Copy out the records below exactly as they appear.

══════════════════════════════

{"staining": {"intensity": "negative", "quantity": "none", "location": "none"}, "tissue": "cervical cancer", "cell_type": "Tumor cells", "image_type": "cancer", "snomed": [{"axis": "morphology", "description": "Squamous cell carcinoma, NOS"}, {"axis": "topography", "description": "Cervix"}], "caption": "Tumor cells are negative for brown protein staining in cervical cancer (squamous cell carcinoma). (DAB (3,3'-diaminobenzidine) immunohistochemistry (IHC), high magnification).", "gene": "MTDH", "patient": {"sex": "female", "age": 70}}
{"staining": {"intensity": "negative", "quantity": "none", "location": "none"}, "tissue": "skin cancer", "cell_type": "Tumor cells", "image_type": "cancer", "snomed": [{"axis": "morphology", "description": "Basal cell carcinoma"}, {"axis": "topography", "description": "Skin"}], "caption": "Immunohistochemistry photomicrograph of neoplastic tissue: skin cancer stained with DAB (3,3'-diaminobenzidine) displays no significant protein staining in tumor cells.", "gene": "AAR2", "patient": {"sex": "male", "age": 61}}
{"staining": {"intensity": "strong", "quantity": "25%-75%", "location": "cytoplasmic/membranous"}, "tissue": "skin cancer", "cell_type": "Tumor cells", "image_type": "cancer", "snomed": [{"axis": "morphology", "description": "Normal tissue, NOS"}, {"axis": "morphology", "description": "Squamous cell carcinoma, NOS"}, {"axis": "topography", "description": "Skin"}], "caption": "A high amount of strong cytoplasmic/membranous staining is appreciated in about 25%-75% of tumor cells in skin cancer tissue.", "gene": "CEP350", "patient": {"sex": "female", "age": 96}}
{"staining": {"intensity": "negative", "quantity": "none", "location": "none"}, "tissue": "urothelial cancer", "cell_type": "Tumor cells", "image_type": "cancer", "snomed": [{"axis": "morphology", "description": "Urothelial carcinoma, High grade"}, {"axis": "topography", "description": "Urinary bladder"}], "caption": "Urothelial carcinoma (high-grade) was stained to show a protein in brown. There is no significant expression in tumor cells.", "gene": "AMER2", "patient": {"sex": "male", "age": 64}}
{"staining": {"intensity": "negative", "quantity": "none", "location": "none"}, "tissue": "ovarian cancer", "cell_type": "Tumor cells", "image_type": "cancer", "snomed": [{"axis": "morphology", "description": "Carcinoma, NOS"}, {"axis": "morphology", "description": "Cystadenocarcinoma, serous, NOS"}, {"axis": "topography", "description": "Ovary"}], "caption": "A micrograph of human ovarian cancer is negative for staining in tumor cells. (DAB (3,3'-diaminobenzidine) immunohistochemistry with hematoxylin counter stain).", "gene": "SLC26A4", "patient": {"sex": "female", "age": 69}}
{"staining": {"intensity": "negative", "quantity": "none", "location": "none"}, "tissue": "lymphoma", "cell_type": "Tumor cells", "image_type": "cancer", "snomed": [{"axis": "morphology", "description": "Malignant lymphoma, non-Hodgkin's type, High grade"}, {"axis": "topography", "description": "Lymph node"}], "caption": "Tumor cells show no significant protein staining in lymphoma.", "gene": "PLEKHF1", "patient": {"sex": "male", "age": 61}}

══════════════════════════════

- [RESULT]:
{"staining": {"intensity": "negative", "quantity": "none", "location": "none"}, "tissue": "cervical cancer", "cell_type": "Tumor cells", "image_type": "cancer", "snomed": [{"axis": "morphology", "description": "Squamous cell carcinoma, NOS"}, {"axis": "topography", "description": "Cervix"}], "caption": "Tumor cells are negative for brown protein staining in cervical cancer (squamous cell carcinoma). (DAB (3,3'-diaminobenzidine) immunohistochemistry (IHC), high magnification).", "gene": "MTDH", "patient": {"sex": "female", "age": 70}}
{"staining": {"intensity": "negative", "quantity": "none", "location": "none"}, "tissue": "skin cancer", "cell_type": "Tumor cells", "image_type": "cancer", "snomed": [{"axis": "morphology", "description": "Basal cell carcinoma"}, {"axis": "topography", "description": "Skin"}], "caption": "Immunohistochemistry photomicrograph of neoplastic tissue: skin cancer stained with DAB (3,3'-diaminobenzidine) displays no significant protein staining in tumor cells.", "gene": "AAR2", "patient": {"sex": "male", "age": 61}}
{"staining": {"intensity": "strong", "quantity": "25%-75%", "location": "cytoplasmic/membranous"}, "tissue": "skin cancer", "cell_type": "Tumor cells", "image_type": "cancer", "snomed": [{"axis": "morphology", "description": "Normal tissue, NOS"}, {"axis": "morphology", "description": "Squamous cell carcinoma, NOS"}, {"axis": "topography", "description": "Skin"}], "caption": "A high amount of strong cytoplasmic/membranous staining is appreciated in about 25%-75% of tumor cells in skin cancer tissue.", "gene": "CEP350", "patient": {"sex": "female", "age": 96}}
{"staining": {"intensity": "negative", "quantity": "none", "location": "none"}, "tissue": "urothelial cancer", "cell_type": "Tumor cells", "image_type": "cancer", "snomed": [{"axis": "morphology", "description": "Urothelial carcinoma, High grade"}, {"axis": "topography", "description": "Urinary bladder"}], "caption": "Urothelial carcinoma (high-grade) was stained to show a protein in brown. There is no significant expression in tumor cells.", "gene": "AMER2", "patient": {"sex": "male", "age": 64}}
{"staining": {"intensity": "negative", "quantity": "none", "location": "none"}, "tissue": "ovarian cancer", "cell_type": "Tumor cells", "image_type": "cancer", "snomed": [{"axis": "morphology", "description": "Carcinoma, NOS"}, {"axis": "morphology", "description": "Cystadenocarcinoma, serous, NOS"}, {"axis": "topography", "description": "Ovary"}], "caption": "A micrograph of human ovarian cancer is negative for staining in tumor cells. (DAB (3,3'-diaminobenzidine) immunohistochemistry with hematoxylin counter stain).", "gene": "SLC26A4", "patient": {"sex": "female", "age": 69}}
{"staining": {"intensity": "negative", "quantity": "none", "location": "none"}, "tissue": "lymphoma", "cell_type": "Tumor cells", "image_type": "cancer", "snomed": [{"axis": "morphology", "description": "Malignant lymphoma, non-Hodgkin's type, High grade"}, {"axis": "topography", "description": "Lymph node"}], "caption": "Tumor cells show no significant protein staining in lymphoma.", "gene": "PLEKHF1", "patient": {"sex": "male", "age": 61}}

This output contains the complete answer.